A strong correlation between Web Vitals scores and user engagement, conversion rates, and search engine rankings. Treating Core Web Vitals as a technical SEO priority is well-supported by academic evidence.
Conclusion
Google’s Core Web Vitals will only grow in importance as search becomes more competitive across the UAE. The businesses that invest in performance now will hold a compounding advantage over those that do not. If you want expert support with technical SEO and website performance, get in touch with us. We are ready to help your website perform at its best.
FAQs:
What are Google Core Web Vitals?
Core Web Vitals are three Google metrics measuring loading speed (LCP), interactivity (INP), and visual stability (CLS) of a page.
Do Core Web Vitals affect Google rankings?
Yes. Google uses Core Web Vitals as ranking signals, rewarding pages that deliver fast, stable, and responsive user experiences.

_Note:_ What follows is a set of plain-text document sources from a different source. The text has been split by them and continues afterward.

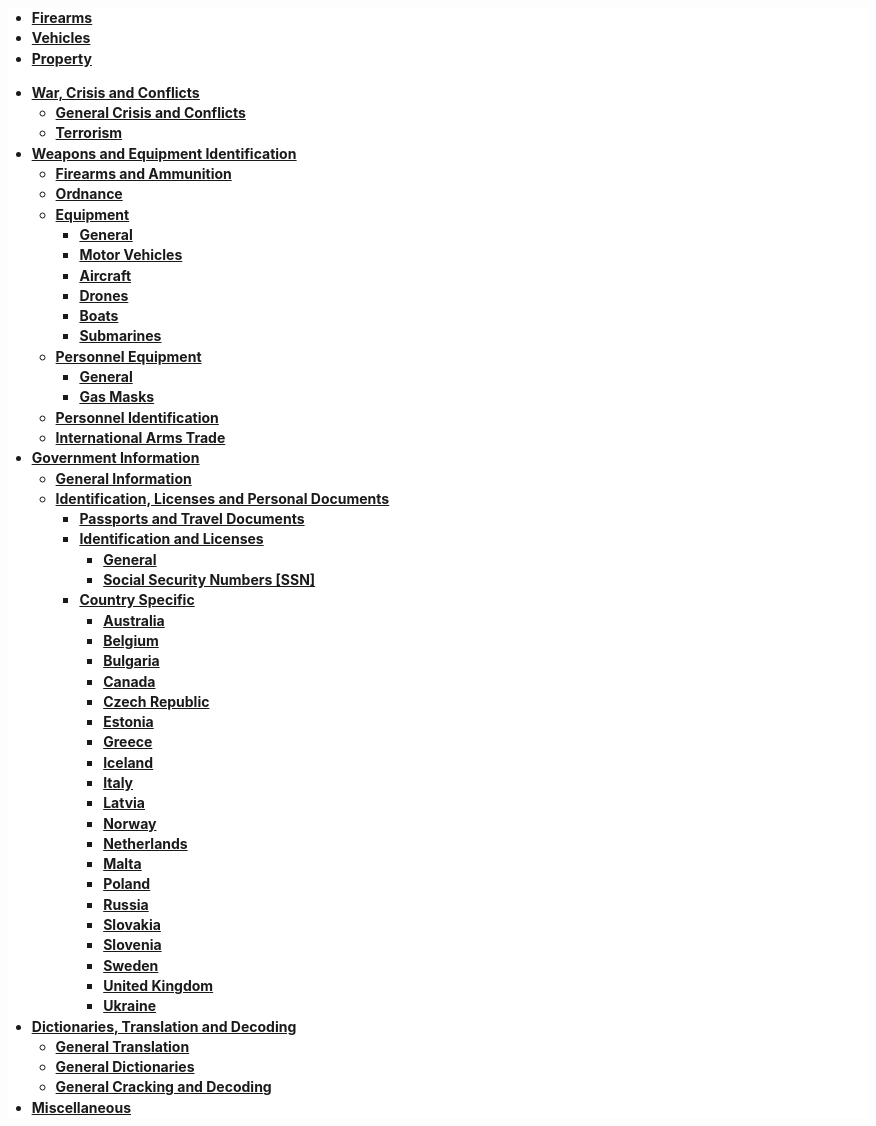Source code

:   * [**Firearms**](#firearms)
  * [**Vehicles**](#vehicles)
  * [**Property**](#property)
- [<u>**War, Crisis and Conflicts**</u>](#war-crisis-and-conflicts)
  * [**General Crisis and Conflicts**](#general-crisis-and-conflicts)
  * [**Terrorism**](#terrorism)
- [<u>**Weapons and Equipment Identification**</u>](#weapons-and-equipment-identification)
  * [**Firearms and Ammunition**](#firearms-and-ammunition)
  * [**Ordnance**](#ordnance)
  * [**Equipment**](#equipment)
    + [**General**](#general)
    + [**Motor Vehicles**](#motor-vehicles)
    + [**Aircraft**](#aircraft-1)
    + [**Drones**](#drones)
    + [**Boats**](#boats-1)
    + [**Submarines**](#submarines)
  * [**Personnel Equipment**](#personnel-equipment)
    + [**General**](#general-1)
    + [**Gas Masks**](#gas-masks)
  * [**Personnel Identification**](#personnel-identification)
  * [**International Arms Trade**](#international-arms-trade)
- [<u>**Government Information**</u>](#government-information)
  * [**General Information**](#general-information)
  * [**Identification, Licenses and Personal Documents**](#identification-licenses-and-personal-documents)
    + [**Passports and Travel Documents**](#passports-and-travel-documents)
    + [**Identification and Licenses**](#identification-and-licenses)
      - [**General**](#general-2)
      - [**Social Security Numbers [SSN]**](#social-security-numbers-ssn)
    + [**Country Specific**](#country-specific)
      - [**Australia**](#australia)
      - [**Belgium**](#belgium)
      - [**Bulgaria**](#bulgaria)
      - [**Canada**](#canada)
      - [**Czech Republic**](#czech-republic)
      - [**Estonia**](#estonia)
      - [**Greece**](#greece)
      - [**Iceland**](#iceland)
      - [**Italy**](#italy)
      - [**Latvia**](#latvia)
      - [**Norway**](#norway)
      - [**Netherlands**](#netherlands)
      - [**Malta**](#malta)
      - [**Poland**](#poland)
      - [**Russia**](#russia)
      - [**Slovakia**](#slovakia)
      - [**Slovenia**](#slovenia)
      - [**Sweden**](#sweden)
      - [**United Kingdom**](#united-kingdom)
      - [**Ukraine**](#ukraine)
- [<u>**Dictionaries, Translation and Decoding**</u>](#dictionaries-translation-and-decoding)
  * [**General Translation**](#general-translation)
  * [**General Dictionaries**](#general-dictionaries)
  * [**General Cracking and Decoding**](#general-cracking-and-decoding)
- [**<u>Miscellaneous</u>**](#miscellaneous)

What is a good LCP score for Core Web Vitals?
A good LCP score is 2.5 seconds or less. Anything above 4.0 seconds is considered poor by Google’s standards.
How do I check my website’s Core Web Vitals score?
Use Google PageSpeed Insights, Google Search Console, or Chrome DevTools to measure your Core Web Vitals performance.
What causes poor Cumulative Layout Shift (CLS)?
CLS is caused by images without dimensions, late-loading ads, and dynamically injected content that pushes the page layout unexpectedly.
How long does it take to improve Core Web Vitals?
Technical fixes can show improvement within days. Full gains reflect in Google’s data after 28 days of real user measurement.